Yueyuan village, which sits at the foot of craggy mountains, was reduced to a mess of yellow slush and debris with not a single structure left standing.
"It was not raining very heavily in the county seat Saturday night. We didn't know that torrents were crashing down from the mountains," said He Xinchao, a survivor. "Before I realized what was happening, the house was gone."
His 11-member family was reduced to two. "Just me and my son," he said.
Many survivors sat helplessly on the ground, watching the rescuers' work and praying for miracles. Some desperately dug with their bare hands.

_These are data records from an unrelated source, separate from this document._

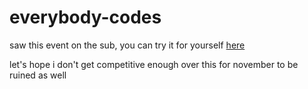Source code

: # everybody-codes

saw this event on the sub, you can try it for yourself [here](https://everybody.codes/home)

let's hope i don't get competitive enough over this for november to be ruined as well

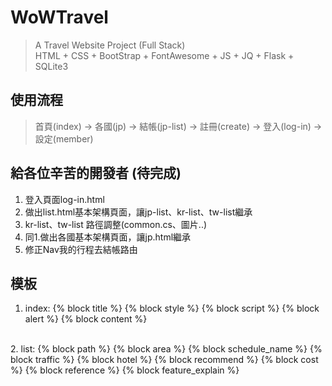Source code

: # WoWTravel
>A Travel Website Project (Full Stack)<br>
HTML + CSS + BootStrap + FontAwesome + JS + JQ + Flask + SQLite3

## 使用流程
>首頁(index) -> 各國(jp) -> 結帳(jp-list) -> 註冊(create) -> 登入(log-in) -> 設定(member)

## 給各位辛苦的開發者 (待完成)
1. 登入頁面log-in.html<br>
2. 做出list.html基本架構頁面，讓jp-list、kr-list、tw-list繼承<br>
3. kr-list、tw-list 路徑調整(common.cs、圖片..)<br>
4. 同1.做出各國基本架構頁面，讓jp.html繼承<br>
5. 修正Nav我的行程去結帳路由<br>

## 模板
1. index:
{% block title %}
{% block style %}
{% block script %}
{% block alert %}
{% block content %}
<br>
2. list:
{% block path %}
{% block area %}
{% block schedule_name %}
{% block traffic %}
{% block hotel %}
{% block recommend %}
{% block cost %}
{% block reference %}
{% block feature_explain %}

Some rescuers claimed they detected signs of life - cell phone rings and occasional faint cries for help.
By Sunday night, 127 were confirmed dead and 88 were injured. An estimated 1,294 people are missing.
The local government said at least 307 homes were destroyed.
Message of love
Two girls stood near a shelter for survivors and handed out cups of spring water to anyone passing by.
"There's no drinking water around, so we carried water from the mountains," said Yan Xiyun, the elder girl.
Yan, 13, and her friend, Wang Yongxia, 8, carried the pails of spring water from the mountains for least 30 minutes. They had been on such water-fetching trips at least five times since Sunday night.
Not everyone accepted their offer -- some were too busy while others were too much immersed in their grief. "But it's very touching to see these young girls' gesture of love and care," said a police officer who was helping with the rescue work.
Though cash donations and relief supplies poured into the area Monday, the county was still in dire need of water and food as all roads are submerged under sludge and mud, making it impossible for vehicles to reach the area. The first food store that reopened after the disaster was a Muslim eatery and it offered pancakes to rescuers for free.
"We owe them a lot and this is the only thing I can do to repay their kindness," said the store-keeper, who gave only his family name as Han.
An act of god?
At a press conference Monday afternoon, Minister of Land and Resources Xu Shaoshi enumerated several causes for Sunday's disaster: the county's loose, weathered terrain that is prone to landslides and other disasters; the massive earthquake of 2008 that shook the mountains around Zhouqu; the sustained drought and soil erosion in the region since last winter; and the torrential rain that lasted more than 40 minutes and deposited at least 90 millimeters of rain Saturday night.
When an 8.0-magnitude earthquake struck Wenchuan County in neighboring Sichuan Province in May 2008, Zhouqu County reported 15 deaths and 59 injuries. The quake also increased the risk for geological disasters in the county.
In fact, three years before the quake, in 2005, warnings about geological disasters, including "flash floods, landslides and mudslides that could endanger the locals' lives," appeared in a newspaper in the provincial capital, Lanzhou.
The five-year-old warnings reappeared on a website after the accident.
"Dams were built to block the two traditional passageways of floods and mudslides - the Bailong River valley," said Yang Fan, a resident in Zhouqu County. "But this time, the disaster changed route and swept through the populated areas."
Zhouqu County, about 650 km from Lanzhou, sits in the Bailong River Valley and is hemmed in by rocky mountains on both sides.